• Task directions:
Please rewrite the text of every row below, replacing "Лучший дилер" with "Лучший партнер" and keeping all else unchanged. Leave the pictures out of your answer.

___ Records supplied

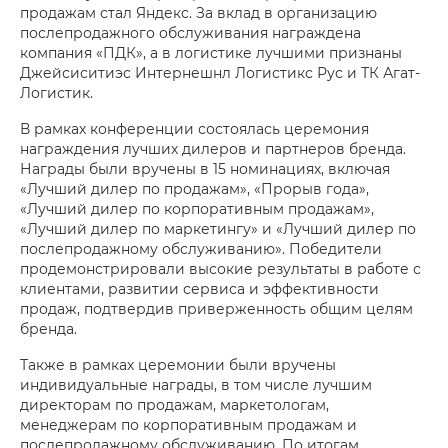
продажам стал Яндекс. За вклад в организацию
послепродажного обслуживания награждена
компания «ПДК», а в логистике лучшими признаны
Джейсиситиэс Интернешнл Логистикс Рус и ТК Агат-
Логистик.
В рамках конференции состоялась церемония
награждения лучших дилеров и партнеров бренда.
Награды были вручены в 15 номинациях, включая
«Лучший дилер по продажам», «Прорыв года»,
«Лучший дилер по корпоративным продажам»,
«Лучший дилер по маркетингу» и «Лучший дилер по
послепродажному обслуживанию». Победители
продемонстрировали высокие результаты в работе с
клиентами, развитии сервиса и эффективности
продаж, подтвердив приверженность общим целям
бренда.
Также в рамках церемонии были вручены
индивидуальные награды, в том числе лучшим
директорам по продажам, маркетологам,
менеджерам по корпоративным продажам и
послепродажному обслуживанию. По итогам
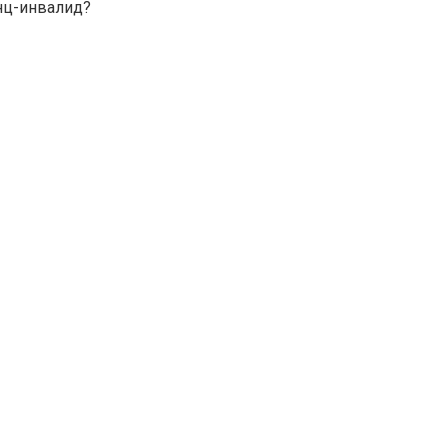
инц-инвалид?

______

• Exercise result:
продажам стал Яндекс. За вклад в организацию
послепродажного обслуживания награждена
компания «ПДК», а в логистике лучшими признаны
Джейсиситиэс Интернешнл Логистикс Рус и ТК Агат-
Логистик.
В рамках конференции состоялась церемония
награждения лучших дилеров и партнеров бренда.
Награды были вручены в 15 номинациях, включая
«Лучший партнер по продажам», «Прорыв года»,
«Лучший партнер по корпоративным продажам»,
«Лучший партнер по маркетингу» и «Лучший партнер по
послепродажному обслуживанию». Победители
продемонстрировали высокие результаты в работе с
клиентами, развитии сервиса и эффективности
продаж, подтвердив приверженность общим целям
бренда.
Также в рамках церемонии были вручены
индивидуальные награды, в том числе лучшим
директорам по продажам, маркетологам,
менеджерам по корпоративным продажам и
послепродажному обслуживанию. По итогам
инц-инвалид?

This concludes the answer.